_What is being asked_
Retype the records word for word. Skip every image.

_Data to process_
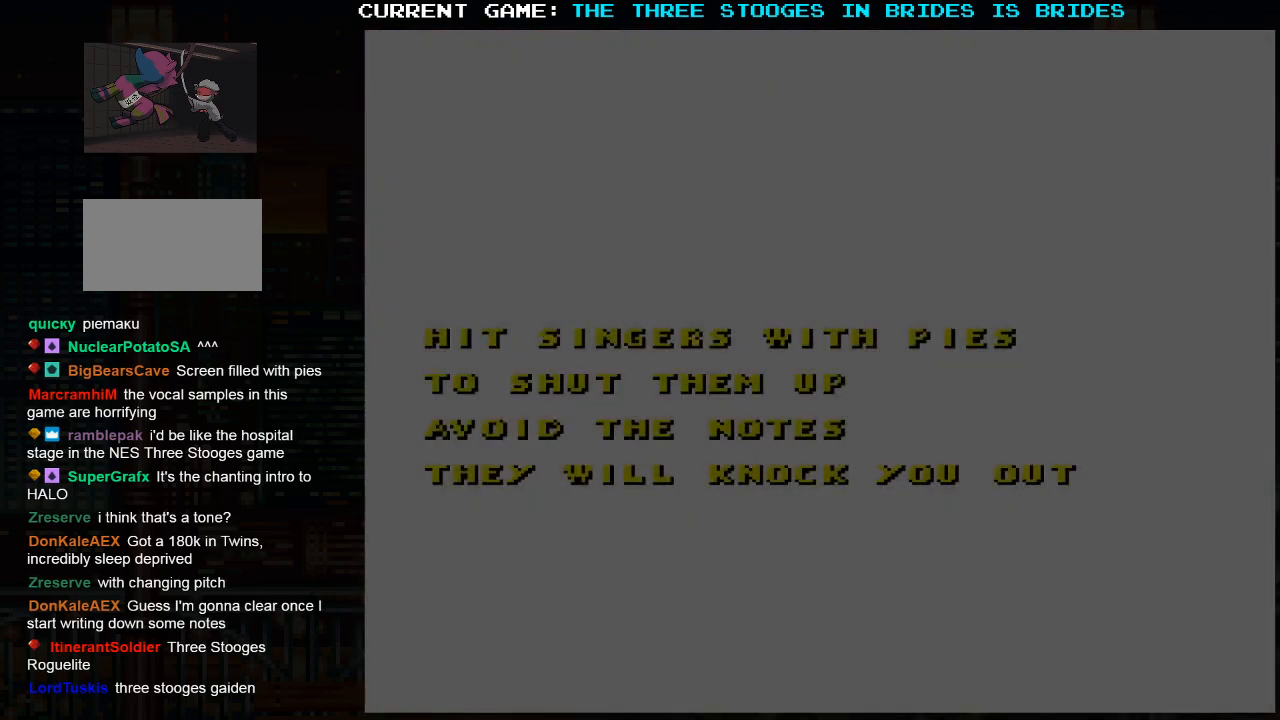
{"buttons": [], "left_stick": "center", "events": []}
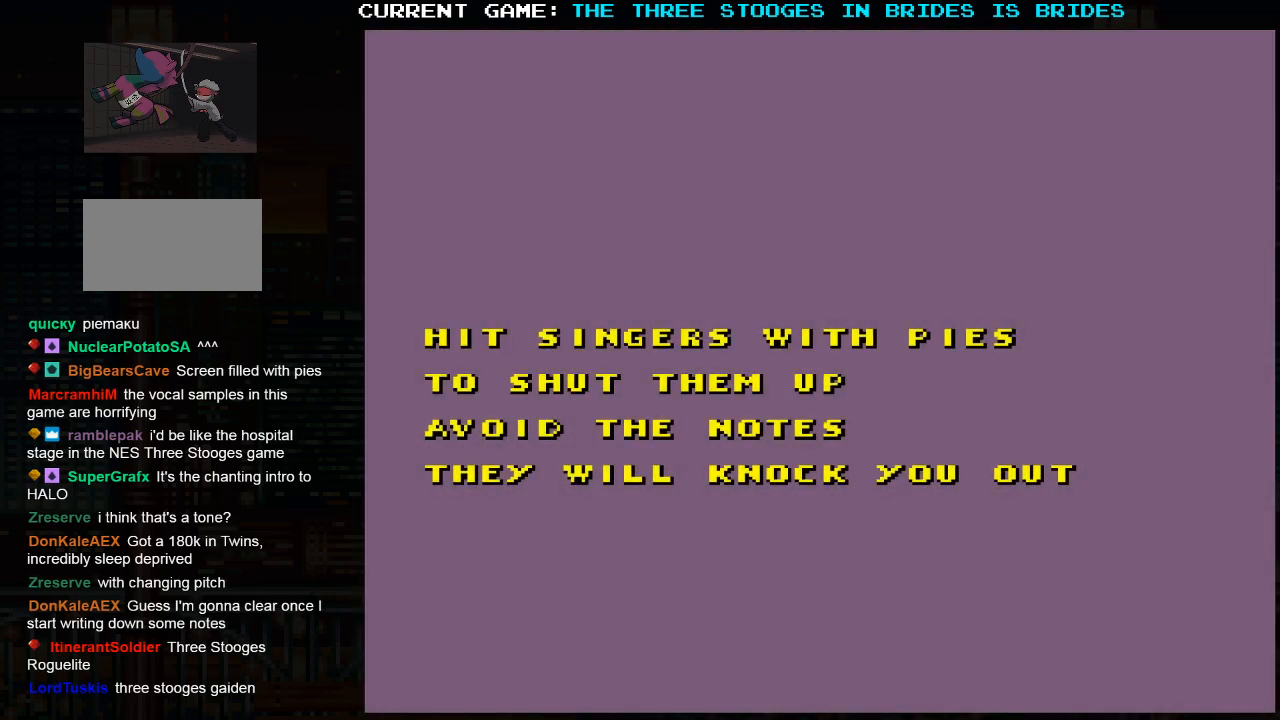
{"buttons": [], "left_stick": "center", "events": []}
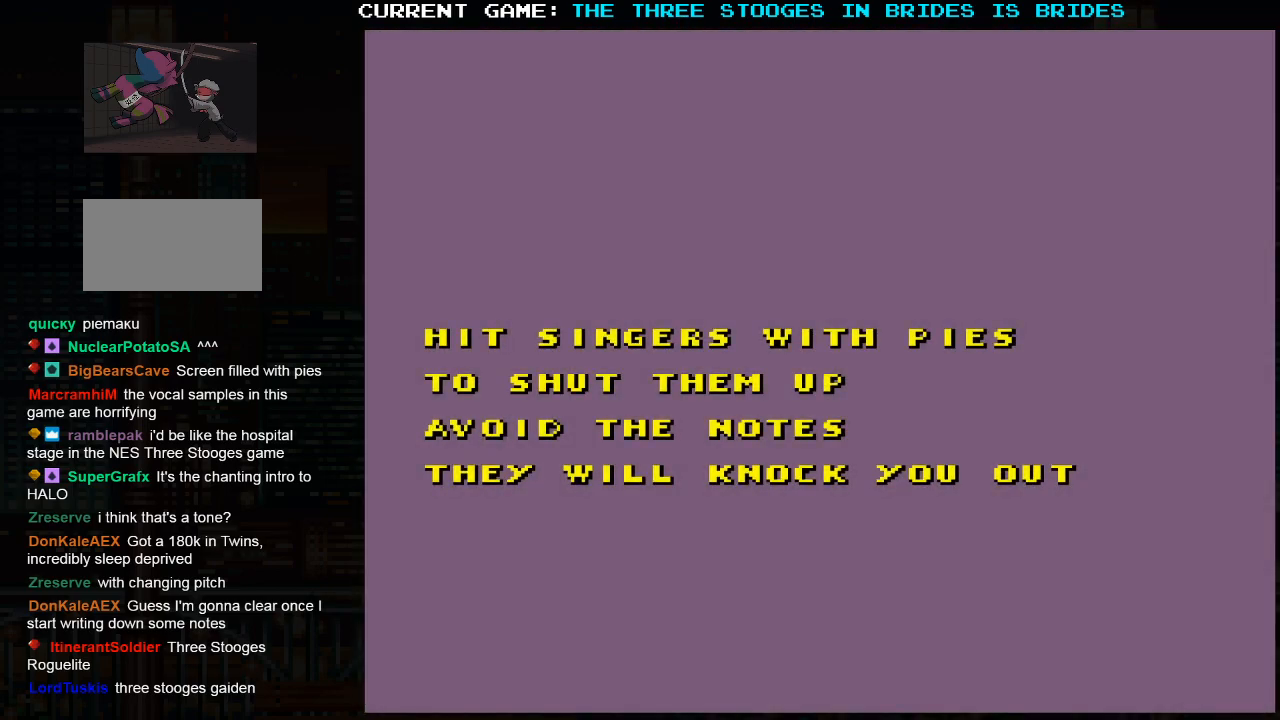
{"buttons": [], "left_stick": "center", "events": []}
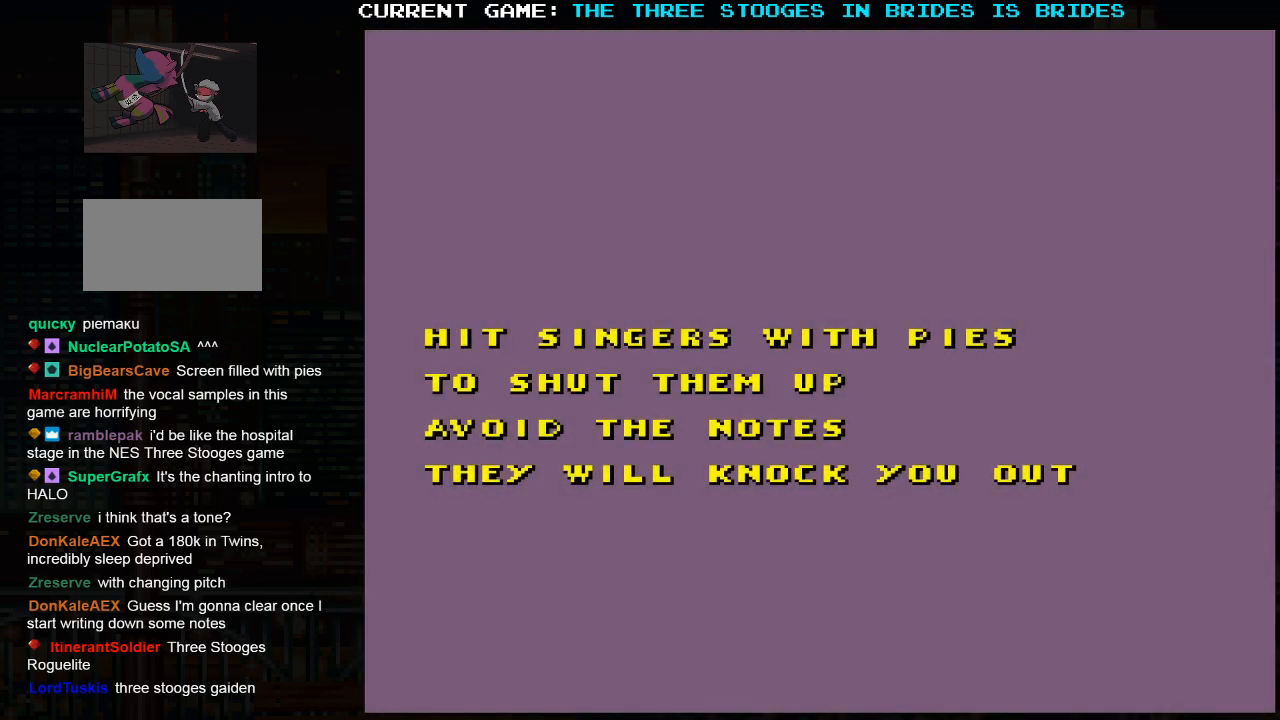
{"buttons": [], "left_stick": "center", "events": []}
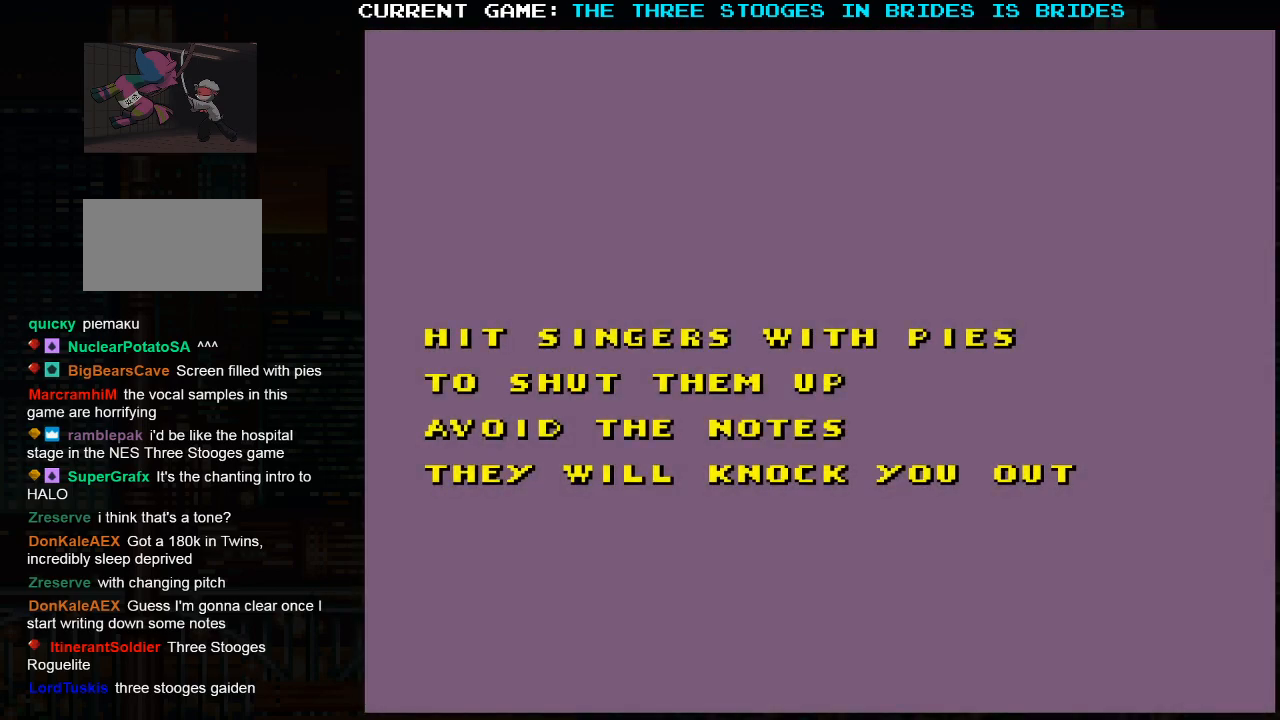
{"buttons": [], "left_stick": "center", "events": [[250, "SQUARE", "down"], [333, "SQUARE", "up"]]}
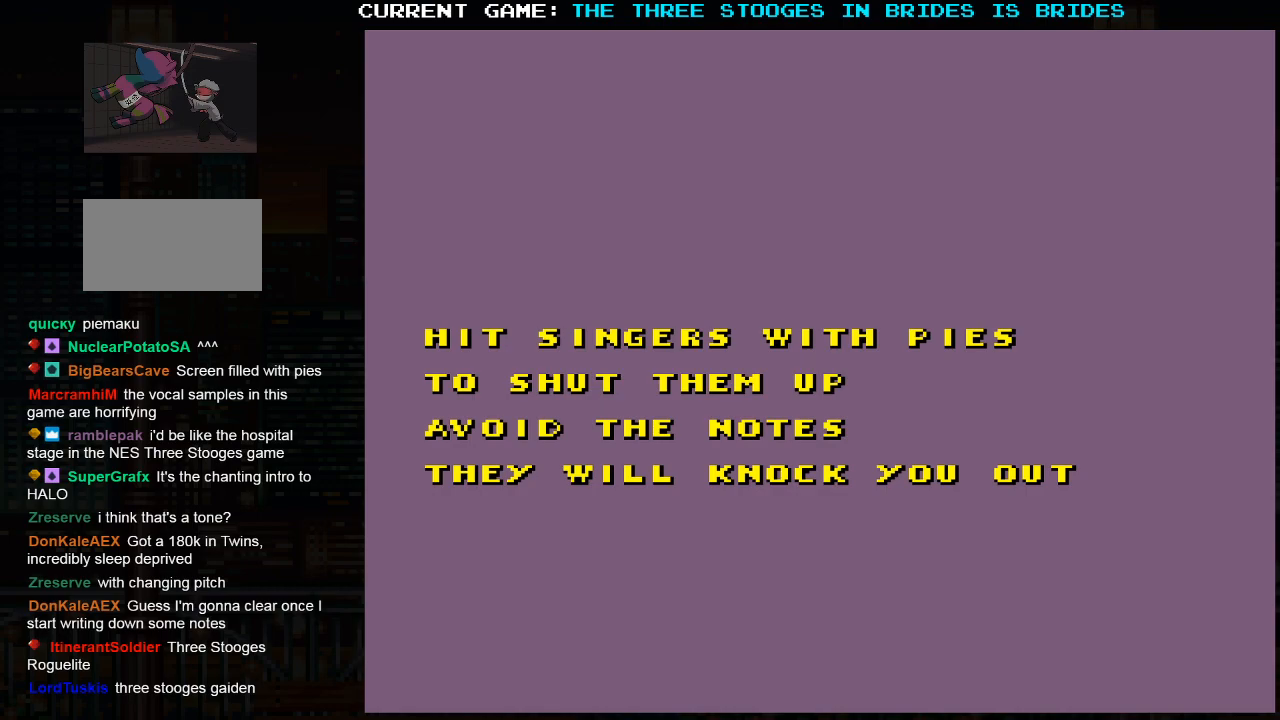
{"buttons": ["SQUARE"], "left_stick": "right", "events": [[33, "SQUARE", "down"], [433, "left_stick", "right"]]}
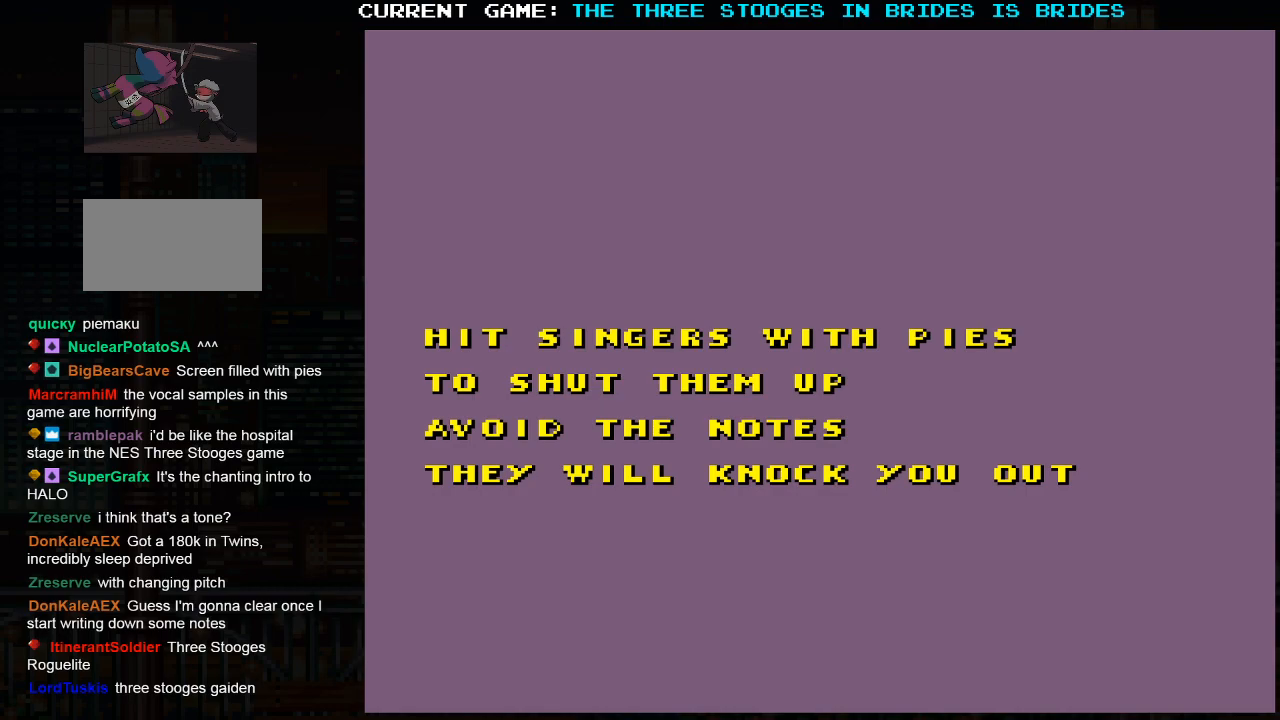
{"buttons": ["SQUARE"], "left_stick": "center", "events": [[17, "left_stick", "center"], [83, "left_stick", "left"], [200, "left_stick", "center"], [250, "left_stick", "right"], [500, "left_stick", "center"]]}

_Worked solution_
{"buttons": [], "left_stick": "center", "events": []}
{"buttons": [], "left_stick": "center", "events": []}
{"buttons": [], "left_stick": "center", "events": []}
{"buttons": [], "left_stick": "center", "events": []}
{"buttons": [], "left_stick": "center", "events": [[250, "SQUARE", "down"], [333, "SQUARE", "up"]]}
{"buttons": ["SQUARE"], "left_stick": "right", "events": [[33, "SQUARE", "down"], [433, "left_stick", "right"]]}
{"buttons": ["SQUARE"], "left_stick": "center", "events": [[17, "left_stick", "center"], [83, "left_stick", "left"], [200, "left_stick", "center"], [250, "left_stick", "right"], [500, "left_stick", "center"]]}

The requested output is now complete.